Wondering if there is a way to implement this in removeChars for String Manipulation node or Column expressions node?
Thanks,
grossa8
Hey @grossa8 I was able to accomplish this in the following way:
use String Manipulation Node with regexMatcher: regexMatcher($column1$, "^[A-Z]{2}.*")
use Row Filter Node and set value: equals ... True
use another String Manipulation Node substr($column1$, 1)

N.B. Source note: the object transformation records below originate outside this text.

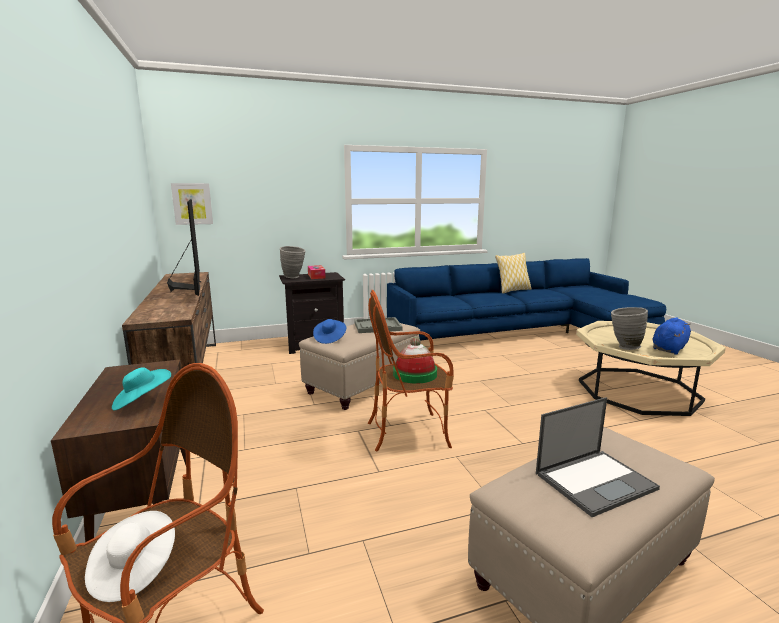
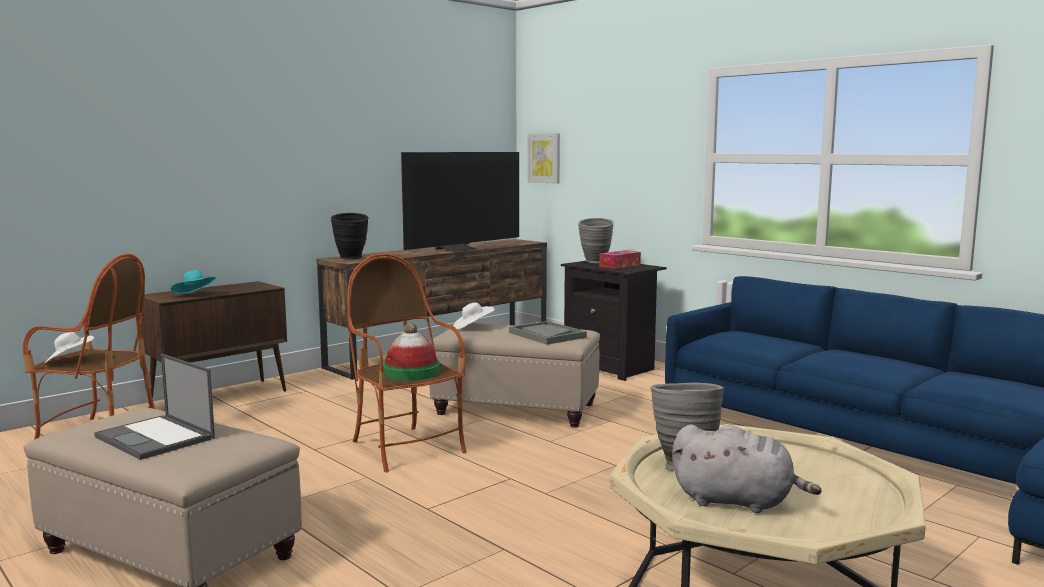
camera: 65 degrees right, 5 degrees down
blue hat [313,319,346,344] -> white hat [453,302,495,330]
pillow [495,253,532,294] -> none
blue plush toy [653,317,691,355] -> grey plush toy [672,424,822,513]
none -> black vase [331,213,368,260]

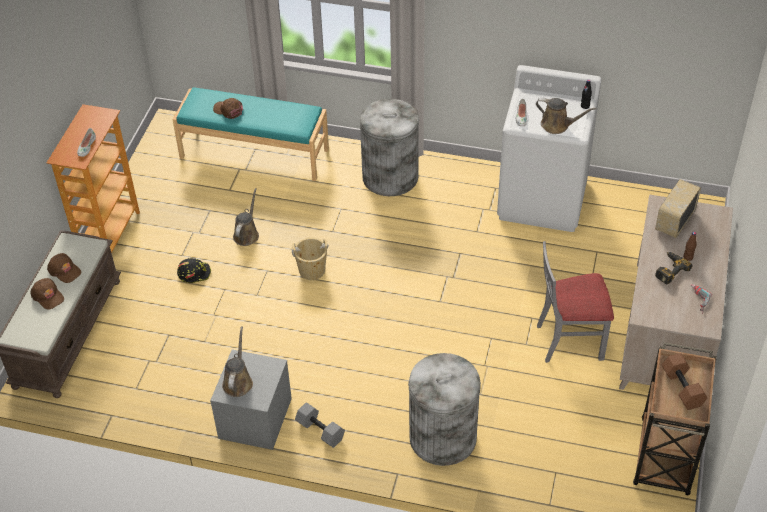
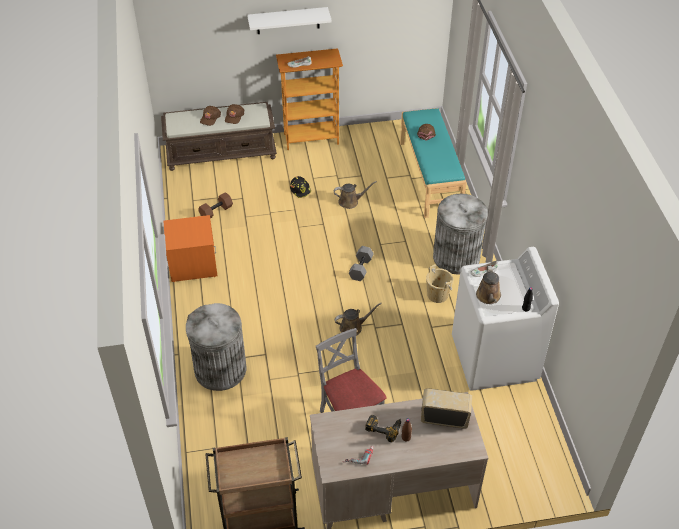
camera: 65 degrees right, 0 degrees up
grey nightstand [210,350,292,450] -> orange nightstand [163,215,218,282]
brown watering can [222,326,253,397] -> brown watering can moved to [335,303,382,336]
beige bucket [292,237,329,280] -> beige bucket moved to [426,264,453,303]
grey dumbbell [295,403,345,448] -> grey dumbbell moved to [349,246,374,281]
brown dumbbell [662,353,707,410] -> brown dumbbell moved to [198,192,233,219]
none -> white shelf [247,7,332,34]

Let me know if that helped you
Kind regards, Ricci
3 Likes
takbb
October 27, 2024, 12:36pm
3
Hi @grossa8 this can also be achieved using String Replacer with the following regex:
pattern:
[A-Z]([A-Z].*)
replacement text:
$1
And configured as follows:
The regex pattern detects any string that begins with two capitals, and then “captures” the string from the second capital onwards.
This should work fine, because if the regex pattern doesn’t match (e.g. if the first characters letters are not both capital letters) no replacement will be made.
3 Likes
Thank you Ricci, that worked!
1 Like
system
Closed
November 4, 2024, 1:44am
5
This topic was automatically closed 7 days after the last reply. New replies are no longer allowed.